[Stored data]
——————

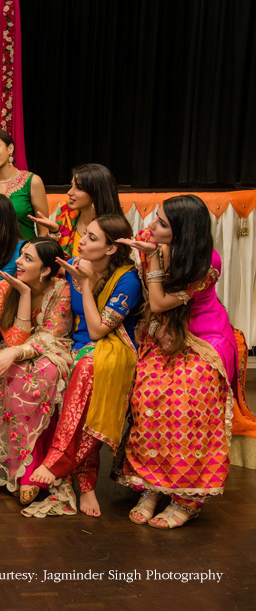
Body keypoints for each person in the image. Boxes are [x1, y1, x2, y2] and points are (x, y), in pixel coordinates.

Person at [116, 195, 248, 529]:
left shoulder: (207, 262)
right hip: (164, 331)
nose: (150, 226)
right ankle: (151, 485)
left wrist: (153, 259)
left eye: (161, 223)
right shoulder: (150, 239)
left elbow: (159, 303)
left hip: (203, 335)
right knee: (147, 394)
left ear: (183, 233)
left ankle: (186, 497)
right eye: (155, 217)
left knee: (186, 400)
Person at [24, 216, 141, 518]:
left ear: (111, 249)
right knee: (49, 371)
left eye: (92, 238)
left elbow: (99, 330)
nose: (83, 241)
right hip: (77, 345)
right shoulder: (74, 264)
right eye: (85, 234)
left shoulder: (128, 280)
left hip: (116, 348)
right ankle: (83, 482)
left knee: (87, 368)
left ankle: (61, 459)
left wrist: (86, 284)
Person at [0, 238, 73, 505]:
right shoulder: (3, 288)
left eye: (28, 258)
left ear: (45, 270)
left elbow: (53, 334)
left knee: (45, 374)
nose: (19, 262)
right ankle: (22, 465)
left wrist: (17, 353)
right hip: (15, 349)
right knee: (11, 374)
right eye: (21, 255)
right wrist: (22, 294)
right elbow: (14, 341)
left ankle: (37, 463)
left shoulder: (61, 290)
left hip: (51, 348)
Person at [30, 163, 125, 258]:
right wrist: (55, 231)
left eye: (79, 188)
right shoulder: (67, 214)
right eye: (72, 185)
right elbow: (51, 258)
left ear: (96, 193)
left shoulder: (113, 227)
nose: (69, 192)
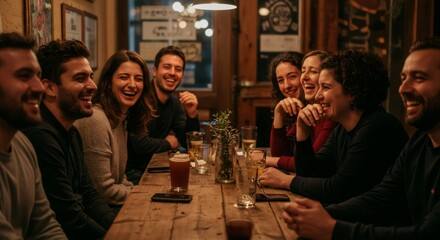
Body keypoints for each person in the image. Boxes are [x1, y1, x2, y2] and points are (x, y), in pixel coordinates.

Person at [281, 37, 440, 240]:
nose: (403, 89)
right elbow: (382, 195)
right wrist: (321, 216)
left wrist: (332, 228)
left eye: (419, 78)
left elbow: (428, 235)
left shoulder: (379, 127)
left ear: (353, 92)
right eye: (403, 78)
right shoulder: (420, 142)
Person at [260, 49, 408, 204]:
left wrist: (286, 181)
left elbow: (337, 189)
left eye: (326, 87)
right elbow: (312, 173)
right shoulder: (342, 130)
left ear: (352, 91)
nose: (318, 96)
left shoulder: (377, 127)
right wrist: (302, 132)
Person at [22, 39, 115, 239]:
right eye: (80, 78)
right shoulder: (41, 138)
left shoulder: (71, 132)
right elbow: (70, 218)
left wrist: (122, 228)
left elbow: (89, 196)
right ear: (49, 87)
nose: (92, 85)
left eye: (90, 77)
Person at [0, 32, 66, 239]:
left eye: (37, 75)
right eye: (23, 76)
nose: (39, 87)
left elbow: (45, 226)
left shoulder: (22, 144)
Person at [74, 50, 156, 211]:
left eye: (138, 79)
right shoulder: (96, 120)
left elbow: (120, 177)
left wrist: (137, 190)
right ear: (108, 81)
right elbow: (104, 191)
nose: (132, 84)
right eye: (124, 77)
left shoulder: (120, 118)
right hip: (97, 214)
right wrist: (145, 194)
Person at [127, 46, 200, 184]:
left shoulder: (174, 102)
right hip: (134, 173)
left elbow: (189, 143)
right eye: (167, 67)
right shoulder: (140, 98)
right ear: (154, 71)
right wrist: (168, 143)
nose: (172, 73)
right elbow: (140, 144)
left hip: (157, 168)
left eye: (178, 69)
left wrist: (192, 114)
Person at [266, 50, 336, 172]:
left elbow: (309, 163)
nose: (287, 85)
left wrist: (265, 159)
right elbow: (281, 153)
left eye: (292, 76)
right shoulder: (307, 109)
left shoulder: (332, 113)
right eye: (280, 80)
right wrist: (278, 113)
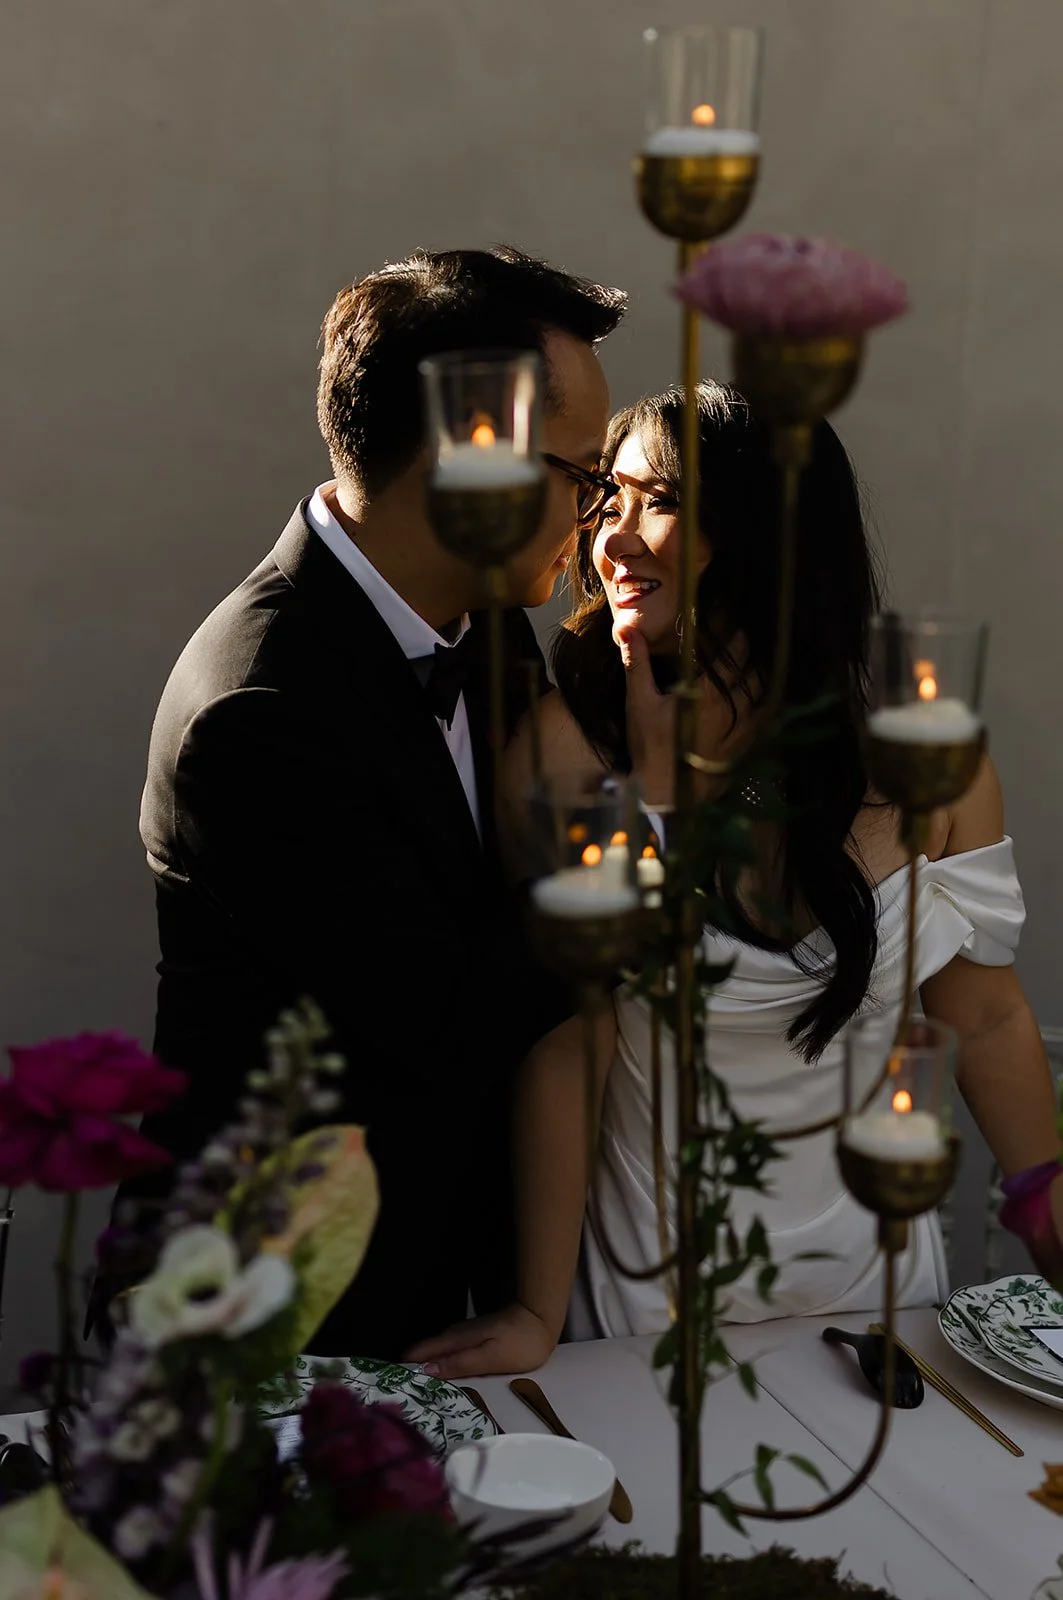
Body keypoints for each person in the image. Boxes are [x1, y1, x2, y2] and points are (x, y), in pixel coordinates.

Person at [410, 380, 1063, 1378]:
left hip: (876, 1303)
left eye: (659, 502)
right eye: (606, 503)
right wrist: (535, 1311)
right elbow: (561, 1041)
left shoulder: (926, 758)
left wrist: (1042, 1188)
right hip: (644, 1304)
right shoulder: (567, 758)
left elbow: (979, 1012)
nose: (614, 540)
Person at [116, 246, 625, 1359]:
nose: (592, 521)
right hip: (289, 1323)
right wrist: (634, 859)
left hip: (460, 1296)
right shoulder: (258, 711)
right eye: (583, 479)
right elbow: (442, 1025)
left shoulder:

——————

## What to do
Treating the line with "right shoulder: (41, 138)" as the last line to include, retype the records exactly from their first line, excluding pictures.

## Expected answer
Body keypoints for each person in the image. Boxes are [x1, y1, x2, y2] and points are (x, y), in pixel coordinates.

Person at [116, 195, 248, 529]:
left shoulder: (207, 262)
right hip: (164, 331)
nose: (150, 226)
right ankle: (151, 485)
left wrist: (153, 259)
left eye: (161, 223)
right shoulder: (150, 239)
left elbow: (159, 303)
left hip: (203, 335)
right knee: (147, 394)
left ear: (183, 233)
left ankle: (186, 497)
right eye: (155, 217)
left knee: (186, 400)
Person at [24, 216, 141, 518]:
left ear: (111, 249)
right knee: (49, 371)
left eye: (92, 238)
left elbow: (99, 330)
nose: (83, 241)
right hip: (77, 345)
right shoulder: (74, 264)
right eye: (85, 234)
left shoulder: (128, 280)
left hip: (116, 348)
right ankle: (83, 482)
left knee: (87, 368)
left ankle: (61, 459)
left wrist: (86, 284)
Person at [0, 238, 73, 505]:
right shoulder: (3, 288)
left eye: (28, 258)
left ear: (45, 270)
left elbow: (53, 334)
left knee: (45, 374)
nose: (19, 262)
right ankle: (22, 465)
left wrist: (17, 353)
right hip: (15, 349)
right knee: (11, 374)
right eye: (21, 255)
right wrist: (22, 294)
right elbow: (14, 341)
left ankle: (37, 463)
left shoulder: (61, 290)
left hip: (51, 348)
Person at [30, 163, 125, 258]:
right wrist: (55, 231)
left eye: (79, 188)
right shoulder: (67, 214)
right eye: (72, 185)
right elbow: (51, 258)
left ear: (96, 193)
left shoulder: (113, 227)
nose: (69, 192)
Body keypoints for each person in the image. Boxes are [x1, y1, x2, y2] and points are (x, y), in pixel coordinates.

Person at [281, 37, 440, 240]:
nose: (403, 89)
right elbow: (382, 195)
right wrist: (321, 216)
left wrist: (332, 228)
left eye: (419, 78)
left elbow: (428, 235)
left shoulder: (379, 127)
left ear: (353, 92)
right eye: (403, 78)
right shoulder: (420, 142)
Person at [260, 49, 408, 204]:
left wrist: (286, 181)
left elbow: (337, 189)
left eye: (326, 87)
right elbow: (312, 173)
right shoulder: (342, 130)
left ear: (352, 91)
nose: (318, 96)
left shoulder: (377, 127)
right wrist: (302, 132)
Person at [22, 39, 115, 239]:
right eye: (80, 78)
right shoulder: (41, 138)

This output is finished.